На террасу, перебирая руками колеса, выехал летчик, и старик Туманов, так и не выяснив, куда все идет и куда катится, поспешно ушел в свою комнату.
Каждое воскресенье, как только спадала жара, во дворе начинались волейбольные сражения. Играли взрослые. Азартно и долго, до самой темноты. Судил матчи летчик. Он подкатывал кресло к самым перилам террасы и, сильным броском послав мяч на площадку, объявлял:
— Розыгрыш подачи!..
Двор как маленький стадион. Слева четыре этажа — четыре террасы во всю длину дома, словно трибуны, с которых так удобно смотреть игру. Справа глухая стена соседнего дома.
Если мяч стукался о нее, то летчик тут же свистел:
— Аут! Потеря подачи!..
Между подворотней, ведущей с улицы во двор, и стеной соседнего дома примостился флигель. Его большой балкон тоже как трибуна.
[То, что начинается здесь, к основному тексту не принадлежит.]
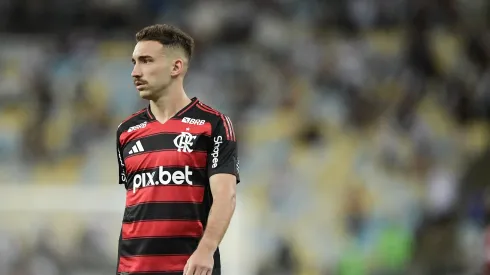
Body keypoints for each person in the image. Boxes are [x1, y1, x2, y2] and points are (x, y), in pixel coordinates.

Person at [115, 24, 240, 275]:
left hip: (190, 268)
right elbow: (138, 205)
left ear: (176, 67)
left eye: (146, 61)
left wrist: (206, 250)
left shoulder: (212, 124)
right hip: (132, 268)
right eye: (134, 62)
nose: (135, 72)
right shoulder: (126, 131)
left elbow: (226, 196)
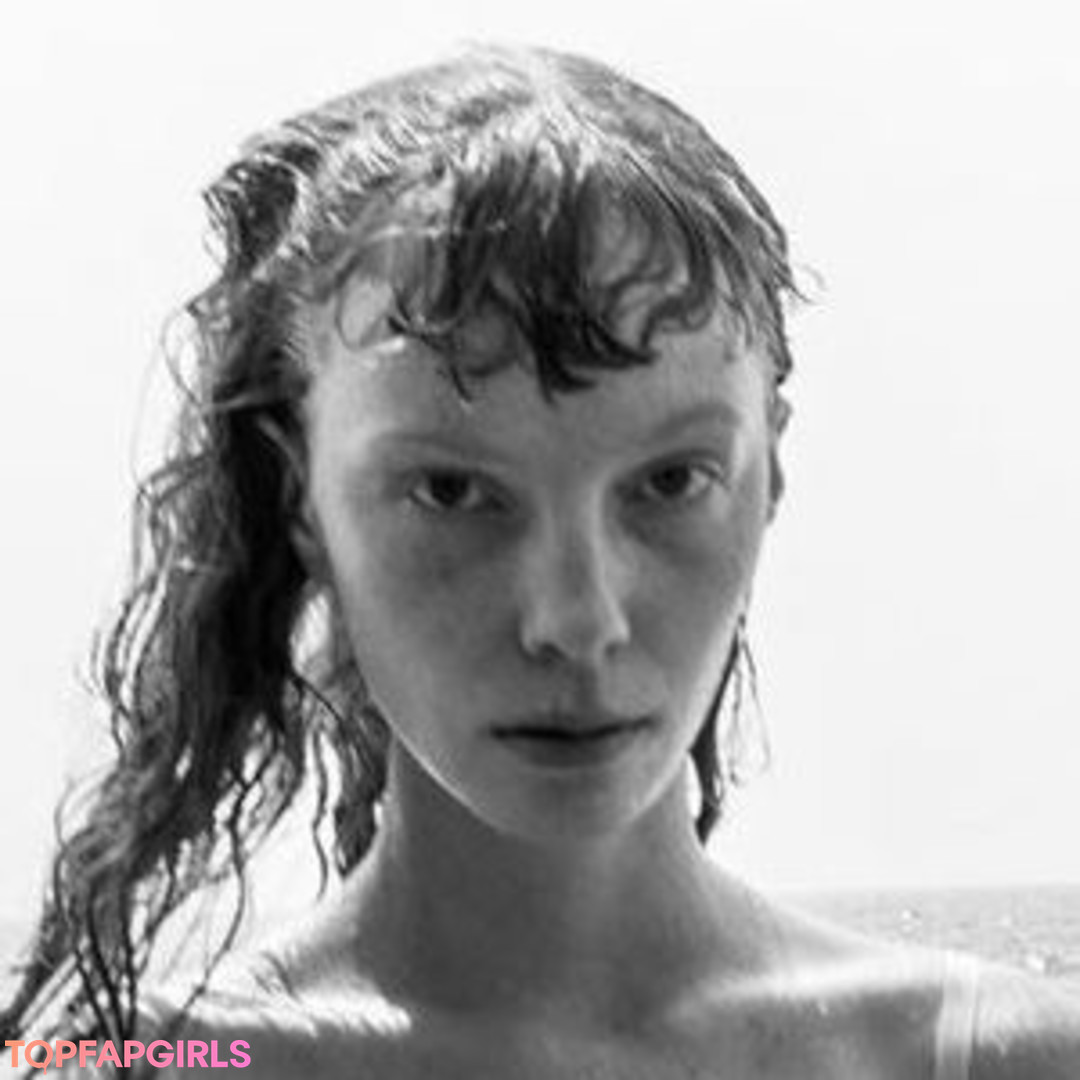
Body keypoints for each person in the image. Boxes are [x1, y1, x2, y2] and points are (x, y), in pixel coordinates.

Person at [3, 43, 1079, 1079]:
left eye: (670, 480)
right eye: (452, 491)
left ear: (770, 472)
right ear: (300, 495)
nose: (577, 617)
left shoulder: (1006, 1061)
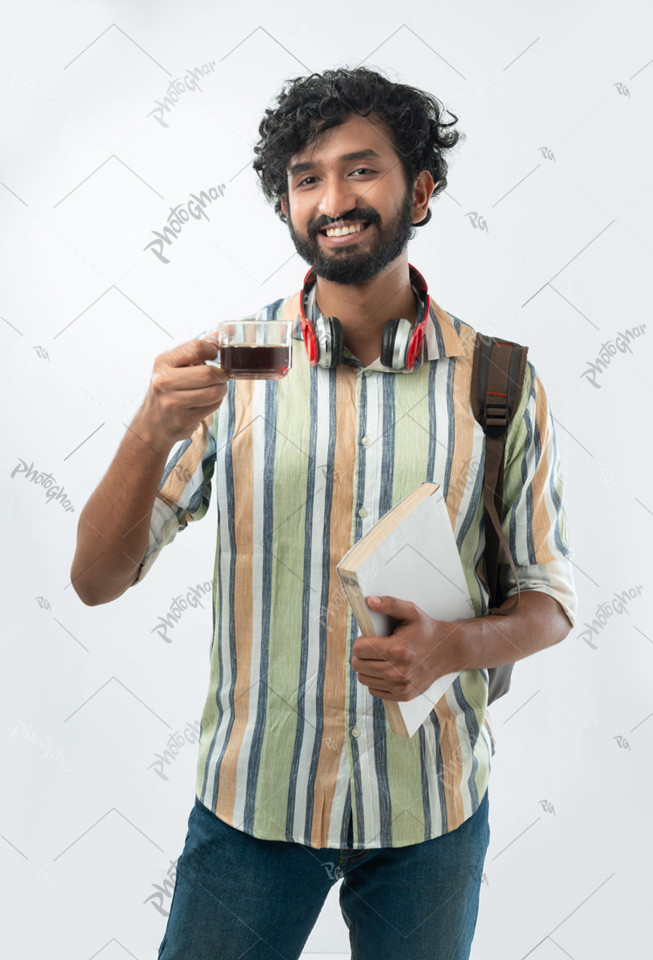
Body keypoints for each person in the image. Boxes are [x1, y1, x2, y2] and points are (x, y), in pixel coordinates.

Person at [71, 66, 577, 960]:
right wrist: (149, 430)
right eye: (306, 178)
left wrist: (453, 648)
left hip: (430, 809)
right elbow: (96, 581)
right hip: (252, 810)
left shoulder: (497, 380)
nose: (333, 198)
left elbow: (548, 600)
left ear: (420, 191)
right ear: (286, 207)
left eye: (361, 169)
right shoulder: (236, 366)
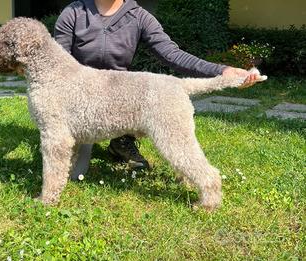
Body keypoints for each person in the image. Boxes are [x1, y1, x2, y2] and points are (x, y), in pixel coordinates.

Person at [54, 0, 258, 179]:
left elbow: (172, 54)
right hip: (82, 103)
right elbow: (58, 63)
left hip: (122, 96)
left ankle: (121, 141)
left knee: (174, 142)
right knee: (74, 174)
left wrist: (223, 70)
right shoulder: (73, 12)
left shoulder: (139, 16)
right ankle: (88, 139)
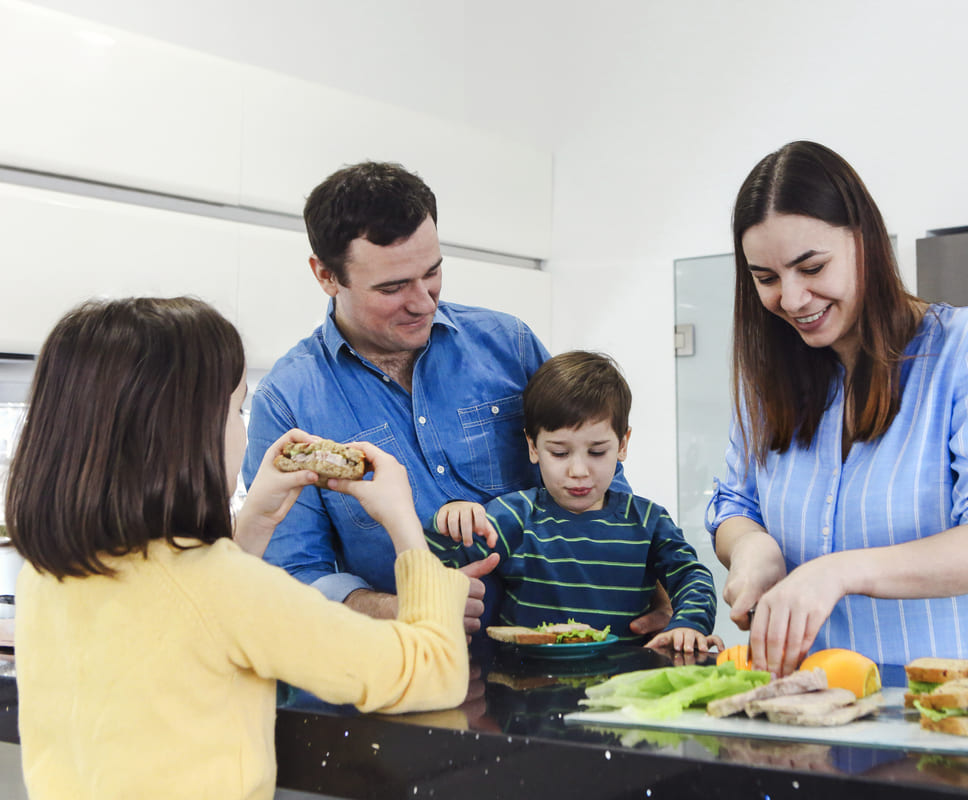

Только на нем никогда не бывало зрителей — мадам Флигель и ее дочь не любили волейбол.
Двор упирался в невысокую кирпичную стену. Невысокую, если смотреть со стороны двора. А так она уходила вниз метров на пять. Там, внизу, был другой двор, густо заросший туей и кустами одичалой сирени. Витые стволы глицинии, похожие на две мускулистые руки, ползли по стене. Цепляясь за вымытые дождями швы кладки, они поднимались высоко вверх, до самой крыши соседнего дома, и там, раскинув десятки щупальцев, повисали зеленой пышной шубой. В начале лета грозди лиловых цветов дразнили мальчишек: попробуйте доберитесь до нас!..
Цветы цветами, а если вот ухватиться за стволы, то можно спуститься в нижний двор, например, за упавшим туда волейбольным мячом. А мяч то и дело перелетал через стенку.
Раздавался свисток судьи и дружное:
— Автора-а!..
«Автор», немного смущенный всеобщим вниманием, поспешно перелезал через стену, спускался в нижний двор, шарил там в кустах сирени.